• [REQUIREMENT 1] Rewrite the answer in the parliamentary record that begins "My right hon. Friend the Prime Minister agreed" as a short list, keeping its main facts.
• [REQUIREMENT 2]
Answer these questions from the parliamentary record:
(a) How many UK representatives were accredited?
(b) With the authorities of which country has the removal of Simon Mann increased UK contact?
(c) In which city did the Prime Minister meet Chinese Premier Wen in January?
• [REQUIREMENT 3] Provide a continuation of the parliamentary record, starting after its final sentence.

• [STUDY TEXT]
──────────

Dr. Howells: Eleven UK representatives were accredited. Five were officials based at our high commission in Wellington, of whom three actually attended conference events. Four officials travelled from the UKtwo from the Ministry of Defence, one from the Foreign and Commonwealth Office and one from the Department for International Development. Two officials from the UK Permanent Representation to the Conference on Disarmament in Geneva attended the conference, including the head of delegation, ambassador John Duncan.
Dr. Julian Lewis: To ask the Secretary of State for Foreign and Commonwealth Affairs what assessment he has made of the impact on relations between Equatorial Guinea and the United Kingdom of the abduction and imprisonment of Simon Mann by that country. 
Dr. Howells [holding answer 28 February 2008]: The UK has limited bilateral contact with Equatorial Guinea. The removal of Simon Mann to that country has increased our contact with Equatorial Guinean authorities, as we have sought consular access to Mr. Mann and made representations as to his welfare.
Mark Pritchard: To ask the Secretary of State for Foreign and Commonwealth Affairs what progress has been made in discussions with his Chinese counterpart on the (a) political and (b) humanitarian situation in Darfur. 
Meg Munn: My right hon. Friend the Prime Minister agreed with Chinese Premier Wen, when they met in Beijing in January, that they would work together to advance both political talks and deployment of the UN-African Union peacekeeping force for Darfur. Since then my right hon. Friend the Prime Minister has discussed the issues further with Premier Wen and Chinese State Councillor Tang, and my right hon. Friend the Foreign Secretary with the Chinese Foreign Minister Yang in advance of his own visit to China on 27 February.

──────────

Data records:
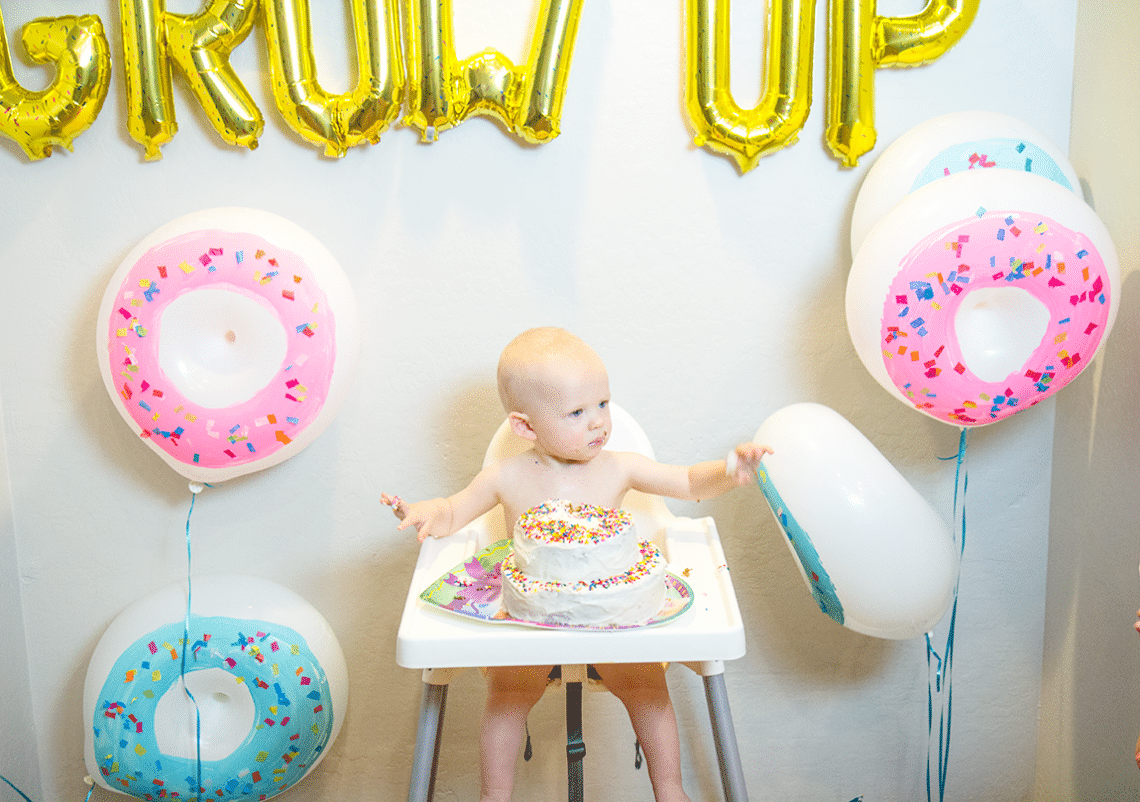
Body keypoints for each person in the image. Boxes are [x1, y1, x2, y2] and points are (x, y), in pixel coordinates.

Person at [383, 327, 771, 802]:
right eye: (577, 413)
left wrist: (730, 471)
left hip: (612, 611)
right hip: (530, 619)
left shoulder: (619, 466)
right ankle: (495, 794)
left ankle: (671, 790)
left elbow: (687, 481)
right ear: (525, 426)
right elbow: (452, 511)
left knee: (647, 684)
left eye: (604, 405)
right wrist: (425, 513)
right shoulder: (505, 475)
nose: (598, 423)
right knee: (507, 694)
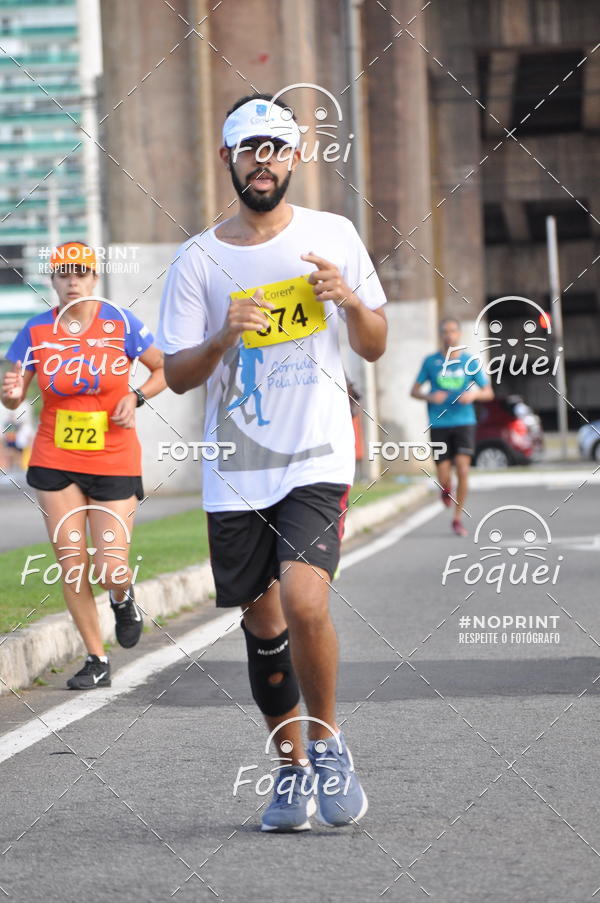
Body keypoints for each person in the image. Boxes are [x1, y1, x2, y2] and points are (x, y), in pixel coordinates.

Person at [157, 93, 387, 831]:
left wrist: (349, 300)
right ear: (228, 158)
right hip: (236, 466)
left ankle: (327, 743)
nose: (264, 162)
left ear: (295, 158)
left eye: (277, 149)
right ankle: (289, 770)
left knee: (306, 600)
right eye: (250, 149)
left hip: (316, 452)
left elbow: (374, 343)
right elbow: (181, 373)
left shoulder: (333, 234)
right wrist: (223, 338)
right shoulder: (198, 258)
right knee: (262, 624)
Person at [1, 241, 166, 689]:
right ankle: (96, 658)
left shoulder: (122, 323)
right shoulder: (36, 332)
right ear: (53, 280)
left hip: (114, 455)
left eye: (81, 272)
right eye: (63, 273)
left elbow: (163, 369)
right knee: (72, 563)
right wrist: (11, 390)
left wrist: (137, 397)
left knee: (110, 565)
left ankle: (122, 594)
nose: (73, 280)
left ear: (95, 278)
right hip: (56, 455)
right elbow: (12, 392)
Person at [411, 317, 493, 536]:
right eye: (445, 332)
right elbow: (414, 390)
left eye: (453, 331)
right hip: (439, 421)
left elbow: (488, 392)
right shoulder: (430, 362)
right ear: (441, 335)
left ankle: (457, 519)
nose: (449, 335)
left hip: (464, 422)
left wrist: (474, 394)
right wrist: (429, 395)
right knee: (444, 473)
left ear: (459, 335)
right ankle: (446, 488)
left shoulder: (470, 362)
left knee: (463, 470)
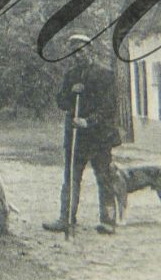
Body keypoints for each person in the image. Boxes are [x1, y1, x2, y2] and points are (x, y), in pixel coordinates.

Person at [44, 33, 123, 235]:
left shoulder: (105, 74)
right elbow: (61, 102)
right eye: (73, 53)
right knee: (71, 178)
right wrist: (71, 91)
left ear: (91, 50)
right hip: (76, 137)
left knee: (104, 177)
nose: (77, 56)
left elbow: (109, 107)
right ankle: (66, 218)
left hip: (99, 137)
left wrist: (88, 122)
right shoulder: (71, 75)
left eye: (80, 51)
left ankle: (108, 220)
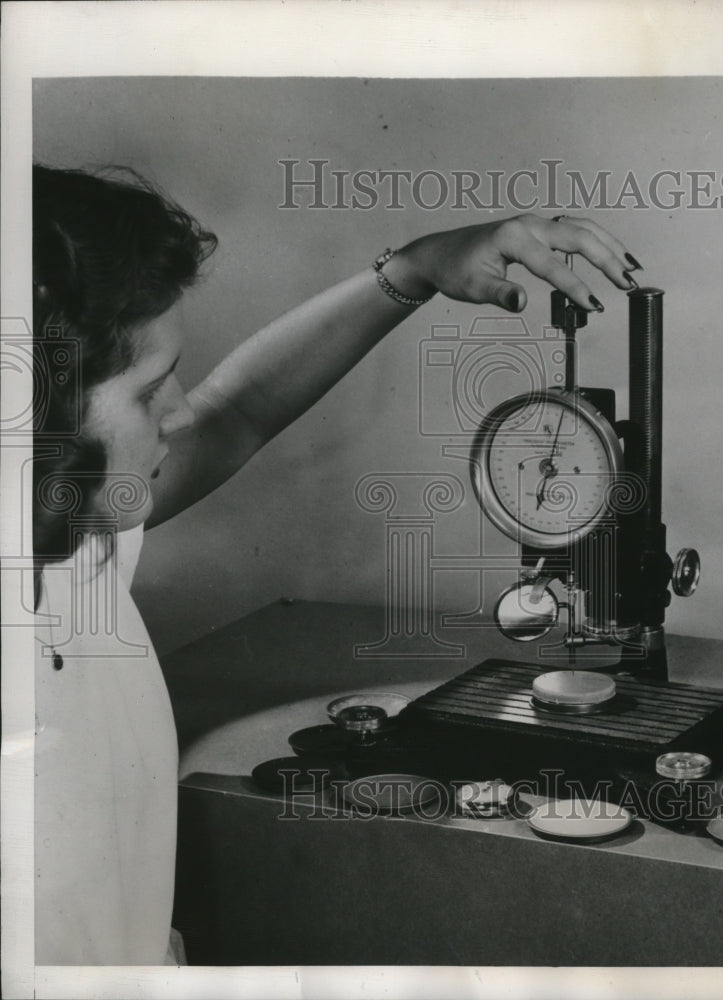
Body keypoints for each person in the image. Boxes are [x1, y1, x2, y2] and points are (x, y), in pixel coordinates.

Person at [32, 163, 641, 964]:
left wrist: (415, 270)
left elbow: (235, 411)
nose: (175, 412)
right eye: (149, 392)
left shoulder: (77, 533)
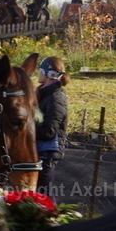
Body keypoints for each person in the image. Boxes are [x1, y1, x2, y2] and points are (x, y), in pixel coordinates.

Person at [35, 56, 69, 201]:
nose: (38, 73)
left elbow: (49, 132)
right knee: (35, 196)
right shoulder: (43, 94)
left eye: (40, 70)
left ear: (48, 74)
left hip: (47, 153)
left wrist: (24, 129)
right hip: (39, 151)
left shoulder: (56, 98)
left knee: (44, 196)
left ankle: (52, 223)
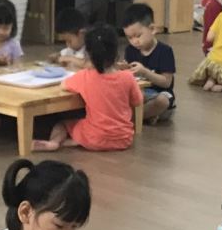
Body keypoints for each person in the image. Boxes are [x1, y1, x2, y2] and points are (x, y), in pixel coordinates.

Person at [36, 23, 142, 151]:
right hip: (124, 139)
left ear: (88, 54)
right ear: (116, 52)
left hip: (95, 138)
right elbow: (137, 101)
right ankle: (74, 141)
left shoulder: (85, 76)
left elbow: (64, 85)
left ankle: (54, 142)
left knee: (63, 124)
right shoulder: (128, 77)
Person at [121, 3, 176, 123]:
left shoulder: (165, 51)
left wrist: (145, 72)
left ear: (152, 29)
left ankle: (132, 118)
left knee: (162, 101)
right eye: (129, 38)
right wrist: (124, 70)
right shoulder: (130, 50)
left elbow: (166, 82)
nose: (134, 41)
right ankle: (146, 116)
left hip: (159, 94)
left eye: (138, 36)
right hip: (140, 94)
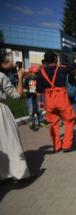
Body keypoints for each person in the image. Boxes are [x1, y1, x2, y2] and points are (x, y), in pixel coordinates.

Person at [36, 48, 76, 152]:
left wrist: (40, 103)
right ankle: (66, 145)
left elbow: (37, 91)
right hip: (62, 100)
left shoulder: (40, 73)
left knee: (53, 124)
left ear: (45, 61)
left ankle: (57, 146)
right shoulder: (62, 69)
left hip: (49, 101)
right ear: (55, 59)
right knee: (69, 120)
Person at [0, 50, 30, 180]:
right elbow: (17, 95)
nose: (13, 62)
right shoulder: (1, 76)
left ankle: (3, 174)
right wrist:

──────────

• [WRITTEN REPLY 1]
- In January, in Beijing, the Prime Minister and Chinese Premier Wen agreed to work together to advance political talks and the deployment of the UN-African Union peacekeeping force for Darfur.
- The Prime Minister has since discussed these issues further with Premier Wen and Chinese State Councillor Tang.
- The Foreign Secretary has discussed them with Chinese Foreign Minister Yang in advance of his own visit to China on 27 February.

• [WRITTEN REPLY 2]
(a) Eleven.
(b) Equatorial Guinea.
(c) Beijing.

• [WRITTEN REPLY 3]
My right hon. Friend the Secretary of State for International Development, my noble Friend the Minister of State for the UN, Africa and Asia, the right hon. Lord Malloch-Brown, and other ministerial colleagues and officials have also raised these points with the Chinese Special Envoy for Africa during the Envoys visit last week to London, and in particular have encouraged him to urge restraint on all sides during his forthcoming talks in Khartoum and N'Djamena.
Lynne Jones: To ask the Chancellor of the Duchy of Lancaster if he will publish the detailed comments passed on by Ann Taylor to John Scarlett on the draft dossier on Iraq on 19 September 2002 which were referred to in evidence to the Hutton inquiry (ISC/3/0003). 
Edward Miliband: The Cabinet Office has no record of any written comments passed on by Ann Taylor to John Scarlett on the draft dossier. John Scarlett held a meeting with Ann Taylor on 19 September 2002 to brief her about the contents of the draft dossier. This briefing was given to her in her capacity as Chair of the Intelligence and Security Committee.
Rosie Cooper: To ask the Chancellor of the Duchy of Lancaster what steps his Department is taking to support the work of women's refuges and crisis centres in (a) Skelmersdale and (b) in England.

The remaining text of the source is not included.